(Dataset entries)
= Beginning of Section =

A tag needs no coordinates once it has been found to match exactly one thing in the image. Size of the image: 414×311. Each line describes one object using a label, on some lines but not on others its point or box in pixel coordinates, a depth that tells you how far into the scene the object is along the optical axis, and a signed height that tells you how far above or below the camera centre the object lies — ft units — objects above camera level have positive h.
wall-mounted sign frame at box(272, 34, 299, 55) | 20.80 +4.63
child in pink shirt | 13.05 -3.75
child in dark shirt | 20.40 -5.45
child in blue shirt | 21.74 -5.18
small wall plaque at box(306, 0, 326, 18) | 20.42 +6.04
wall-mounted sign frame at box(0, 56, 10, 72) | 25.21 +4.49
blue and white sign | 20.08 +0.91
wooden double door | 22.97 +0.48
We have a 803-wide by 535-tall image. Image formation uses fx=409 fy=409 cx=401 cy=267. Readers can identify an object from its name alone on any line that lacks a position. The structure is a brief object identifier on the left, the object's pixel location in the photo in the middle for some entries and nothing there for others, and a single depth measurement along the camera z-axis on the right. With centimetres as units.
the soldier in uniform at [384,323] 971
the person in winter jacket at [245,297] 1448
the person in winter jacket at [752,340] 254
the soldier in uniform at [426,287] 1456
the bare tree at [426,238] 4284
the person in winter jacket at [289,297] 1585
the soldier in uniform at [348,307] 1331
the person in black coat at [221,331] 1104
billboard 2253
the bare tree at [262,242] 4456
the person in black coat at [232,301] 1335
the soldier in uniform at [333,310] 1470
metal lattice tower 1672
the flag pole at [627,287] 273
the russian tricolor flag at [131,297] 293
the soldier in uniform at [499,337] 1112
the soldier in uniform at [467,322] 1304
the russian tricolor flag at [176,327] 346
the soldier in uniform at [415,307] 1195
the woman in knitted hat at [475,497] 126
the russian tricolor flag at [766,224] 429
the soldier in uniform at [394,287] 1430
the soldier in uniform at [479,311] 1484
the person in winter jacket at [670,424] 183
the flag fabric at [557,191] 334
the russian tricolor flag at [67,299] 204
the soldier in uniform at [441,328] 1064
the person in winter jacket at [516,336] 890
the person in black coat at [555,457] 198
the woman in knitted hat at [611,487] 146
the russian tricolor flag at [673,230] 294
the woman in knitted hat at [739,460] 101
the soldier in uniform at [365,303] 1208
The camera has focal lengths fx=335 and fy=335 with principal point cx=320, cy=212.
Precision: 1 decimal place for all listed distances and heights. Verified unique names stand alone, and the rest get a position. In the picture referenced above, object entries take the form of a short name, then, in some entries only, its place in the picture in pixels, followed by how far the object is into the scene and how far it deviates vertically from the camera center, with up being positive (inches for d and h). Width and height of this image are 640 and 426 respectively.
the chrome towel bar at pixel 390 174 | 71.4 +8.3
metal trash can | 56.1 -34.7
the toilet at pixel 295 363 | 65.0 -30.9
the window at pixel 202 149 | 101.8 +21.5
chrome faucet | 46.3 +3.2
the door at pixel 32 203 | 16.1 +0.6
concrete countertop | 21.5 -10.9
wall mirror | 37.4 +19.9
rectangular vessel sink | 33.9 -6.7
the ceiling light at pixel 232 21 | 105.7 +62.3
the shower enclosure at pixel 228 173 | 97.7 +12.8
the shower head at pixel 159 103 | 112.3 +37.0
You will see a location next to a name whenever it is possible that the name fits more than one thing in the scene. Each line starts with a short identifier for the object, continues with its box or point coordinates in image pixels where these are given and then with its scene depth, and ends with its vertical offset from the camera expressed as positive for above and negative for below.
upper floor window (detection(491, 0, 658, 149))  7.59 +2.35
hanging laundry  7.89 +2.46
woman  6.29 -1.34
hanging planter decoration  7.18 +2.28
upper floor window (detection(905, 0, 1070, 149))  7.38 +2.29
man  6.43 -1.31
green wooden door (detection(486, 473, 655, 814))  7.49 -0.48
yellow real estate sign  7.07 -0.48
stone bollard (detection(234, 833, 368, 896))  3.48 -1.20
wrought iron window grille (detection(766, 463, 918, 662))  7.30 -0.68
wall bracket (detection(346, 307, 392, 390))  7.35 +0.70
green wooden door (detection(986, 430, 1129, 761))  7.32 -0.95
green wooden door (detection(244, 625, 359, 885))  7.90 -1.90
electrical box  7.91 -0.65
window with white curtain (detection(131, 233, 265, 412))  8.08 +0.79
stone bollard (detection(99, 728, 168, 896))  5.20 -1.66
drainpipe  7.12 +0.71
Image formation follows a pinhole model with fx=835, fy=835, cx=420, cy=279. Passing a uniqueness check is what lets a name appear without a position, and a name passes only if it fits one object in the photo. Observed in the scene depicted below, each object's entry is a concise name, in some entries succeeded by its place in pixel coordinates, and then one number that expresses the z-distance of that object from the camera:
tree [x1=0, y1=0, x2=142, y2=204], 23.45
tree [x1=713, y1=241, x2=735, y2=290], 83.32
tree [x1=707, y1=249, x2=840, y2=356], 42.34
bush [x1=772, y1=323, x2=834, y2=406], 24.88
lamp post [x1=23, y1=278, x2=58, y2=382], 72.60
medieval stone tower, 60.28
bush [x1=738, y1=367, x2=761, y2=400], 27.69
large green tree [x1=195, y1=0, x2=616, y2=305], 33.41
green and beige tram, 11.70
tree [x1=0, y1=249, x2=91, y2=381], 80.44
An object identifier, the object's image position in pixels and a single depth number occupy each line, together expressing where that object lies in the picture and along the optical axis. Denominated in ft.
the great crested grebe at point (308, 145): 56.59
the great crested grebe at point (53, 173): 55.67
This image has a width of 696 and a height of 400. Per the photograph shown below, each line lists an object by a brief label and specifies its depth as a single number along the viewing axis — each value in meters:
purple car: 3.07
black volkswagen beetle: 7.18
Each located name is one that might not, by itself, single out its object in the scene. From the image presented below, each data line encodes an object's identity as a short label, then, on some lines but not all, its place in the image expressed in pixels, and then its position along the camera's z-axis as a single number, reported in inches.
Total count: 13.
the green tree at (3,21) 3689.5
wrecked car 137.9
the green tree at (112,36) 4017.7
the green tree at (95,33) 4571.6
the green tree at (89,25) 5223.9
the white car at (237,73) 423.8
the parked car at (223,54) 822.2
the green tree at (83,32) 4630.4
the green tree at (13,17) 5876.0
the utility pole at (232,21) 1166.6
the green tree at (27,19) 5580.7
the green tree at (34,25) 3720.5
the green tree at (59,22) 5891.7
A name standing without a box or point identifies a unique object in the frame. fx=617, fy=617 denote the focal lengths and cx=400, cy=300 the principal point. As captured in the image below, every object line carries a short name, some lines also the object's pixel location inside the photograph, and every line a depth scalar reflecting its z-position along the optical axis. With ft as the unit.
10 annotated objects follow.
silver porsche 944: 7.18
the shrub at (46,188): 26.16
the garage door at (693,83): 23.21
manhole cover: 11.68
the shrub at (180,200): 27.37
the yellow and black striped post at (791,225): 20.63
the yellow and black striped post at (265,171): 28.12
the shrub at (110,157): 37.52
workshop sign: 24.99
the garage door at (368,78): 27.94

= End of Section =

Each record is to be given again in full, exactly as it reads.

A tag needs no coordinates once it has been found to match exactly one thing in the image. Size of the image: 414×311. Each line describes one object using a label, on some lines but not on others its point or box in pixel coordinates, a depth that tells you how far into the scene the object is along the optical axis, and a signed height that tells you how far above or below the camera centre the object lies — ft units — objects above camera level have positive h.
wall-mounted sign frame at box(272, 34, 299, 55) | 20.80 +4.63
child in pink shirt | 13.05 -3.75
child in dark shirt | 20.40 -5.45
child in blue shirt | 21.74 -5.18
small wall plaque at box(306, 0, 326, 18) | 20.42 +6.04
wall-mounted sign frame at box(0, 56, 10, 72) | 25.21 +4.49
blue and white sign | 20.08 +0.91
wooden double door | 22.97 +0.48
We have a 803-wide by 535-tall image. Image formation uses fx=409 fy=409 cx=401 cy=267. Readers can identify an object from its name alone on any line that lacks a position. The structure is a brief object identifier on the left, the object's pixel location in the photo in the middle for some entries and nothing there for others, and a single depth measurement along the camera z-axis on the right. With centimetres as units.
the soldier in uniform at [384,323] 971
the person in winter jacket at [245,297] 1448
the person in winter jacket at [752,340] 254
the soldier in uniform at [426,287] 1456
the bare tree at [426,238] 4284
the person in winter jacket at [289,297] 1585
the soldier in uniform at [348,307] 1331
the person in black coat at [221,331] 1104
billboard 2253
the bare tree at [262,242] 4456
the person in black coat at [232,301] 1335
the soldier in uniform at [333,310] 1470
metal lattice tower 1672
the flag pole at [627,287] 273
the russian tricolor flag at [131,297] 293
the soldier in uniform at [499,337] 1112
the soldier in uniform at [467,322] 1304
the russian tricolor flag at [176,327] 346
the soldier in uniform at [415,307] 1195
the woman in knitted hat at [475,497] 126
the russian tricolor flag at [766,224] 429
the soldier in uniform at [394,287] 1430
the soldier in uniform at [479,311] 1484
the person in winter jacket at [670,424] 183
the flag fabric at [557,191] 334
the russian tricolor flag at [67,299] 204
the soldier in uniform at [441,328] 1064
the person in winter jacket at [516,336] 890
the person in black coat at [555,457] 198
the woman in knitted hat at [611,487] 146
the russian tricolor flag at [673,230] 294
the woman in knitted hat at [739,460] 101
the soldier in uniform at [365,303] 1208
The camera has focal lengths fx=335 and fy=335 with principal point cx=320, cy=212.
Precision: 1 decimal place for all listed distances and heights. Verified unique names stand alone, and the rest get a position. In the picture referenced above, object entries take the form of a short name, then, in some entries only, its place in the picture in pixels, followed by how far the object is into the scene and how far it deviates vertically from the camera center, with up being positive (inches for d and h). Width and height of this image are 640 and 426 respectively.
the chrome towel bar at pixel 390 174 | 71.4 +8.3
metal trash can | 56.1 -34.7
the toilet at pixel 295 363 | 65.0 -30.9
the window at pixel 202 149 | 101.8 +21.5
chrome faucet | 46.3 +3.2
the door at pixel 32 203 | 16.1 +0.6
concrete countertop | 21.5 -10.9
wall mirror | 37.4 +19.9
rectangular vessel sink | 33.9 -6.7
the ceiling light at pixel 232 21 | 105.7 +62.3
the shower enclosure at pixel 228 173 | 97.7 +12.8
the shower head at pixel 159 103 | 112.3 +37.0
You will see a location next to a name whenever it is possible that the name fits more than one thing in the scene. Each line starts with a short identifier for the object, continues with its box or point coordinates in image pixels where these are given and then with its scene depth, and ends with its vertical offset from the camera expressed as positive for above and negative for below.
upper floor window (detection(491, 0, 658, 149))  7.59 +2.35
hanging laundry  7.89 +2.46
woman  6.29 -1.34
hanging planter decoration  7.18 +2.28
upper floor window (detection(905, 0, 1070, 149))  7.38 +2.29
man  6.43 -1.31
green wooden door (detection(486, 473, 655, 814))  7.49 -0.48
yellow real estate sign  7.07 -0.48
stone bollard (detection(234, 833, 368, 896))  3.48 -1.20
wrought iron window grille (detection(766, 463, 918, 662))  7.30 -0.68
wall bracket (detection(346, 307, 392, 390))  7.35 +0.70
green wooden door (detection(986, 430, 1129, 761))  7.32 -0.95
green wooden door (detection(244, 625, 359, 885))  7.90 -1.90
electrical box  7.91 -0.65
window with white curtain (detection(131, 233, 265, 412))  8.08 +0.79
stone bollard (detection(99, 728, 168, 896))  5.20 -1.66
drainpipe  7.12 +0.71
Image formation follows a pinhole model with fx=835, fy=835, cx=420, cy=279. Passing a uniqueness check is what lets a name appear without a position, and a name passes only if it fits one object in the photo. Observed in the scene depicted below, each object's entry is a concise name, in some entries succeeded by its place in pixel coordinates, and then one number that expresses the z-distance of that object from the camera:
tree [x1=0, y1=0, x2=142, y2=204], 23.45
tree [x1=713, y1=241, x2=735, y2=290], 83.32
tree [x1=707, y1=249, x2=840, y2=356], 42.34
bush [x1=772, y1=323, x2=834, y2=406], 24.88
lamp post [x1=23, y1=278, x2=58, y2=382], 72.60
medieval stone tower, 60.28
bush [x1=738, y1=367, x2=761, y2=400], 27.69
large green tree [x1=195, y1=0, x2=616, y2=305], 33.41
green and beige tram, 11.70
tree [x1=0, y1=249, x2=91, y2=381], 80.44
An object identifier, the object's image position in pixels and a single depth number occupy each line, together expressing where that object lies in the picture and along the optical axis. Denominated in ft.
the great crested grebe at point (308, 145): 56.59
the great crested grebe at point (53, 173): 55.67
This image has a width of 696 and a height of 400. Per the photograph shown below, each line lists an object by a brief label and specifies its depth as a single number along the viewing axis — each value in meters:
purple car: 3.07
black volkswagen beetle: 7.18
Each located name is one that might not, by itself, single out its object in the scene. From the image presented below, each data line encodes an object's identity as a short label, then, on some lines but not all, its place in the image expressed in pixels, and then its position along the camera's z-axis as a single number, reported in inches.
Total count: 13.
the green tree at (3,21) 3689.5
wrecked car 137.9
the green tree at (112,36) 4017.7
the green tree at (95,33) 4571.6
the green tree at (89,25) 5223.9
the white car at (237,73) 423.8
the parked car at (223,54) 822.2
the green tree at (83,32) 4630.4
the green tree at (13,17) 5876.0
the utility pole at (232,21) 1166.6
the green tree at (27,19) 5580.7
the green tree at (34,25) 3720.5
the green tree at (59,22) 5891.7
A name standing without a box or point identifies a unique object in the frame. fx=617, fy=617 denote the focal lengths and cx=400, cy=300 the principal point. As captured in the image below, every object line carries a short name, some lines also the object's pixel location inside the photograph, and every line a depth scalar reflecting its z-position along the optical axis. With ft as the unit.
10 annotated objects follow.
silver porsche 944: 7.18
the shrub at (46,188): 26.16
the garage door at (693,83): 23.21
manhole cover: 11.68
the shrub at (180,200): 27.37
the yellow and black striped post at (791,225): 20.63
the yellow and black striped post at (265,171): 28.12
the shrub at (110,157): 37.52
workshop sign: 24.99
the garage door at (368,78): 27.94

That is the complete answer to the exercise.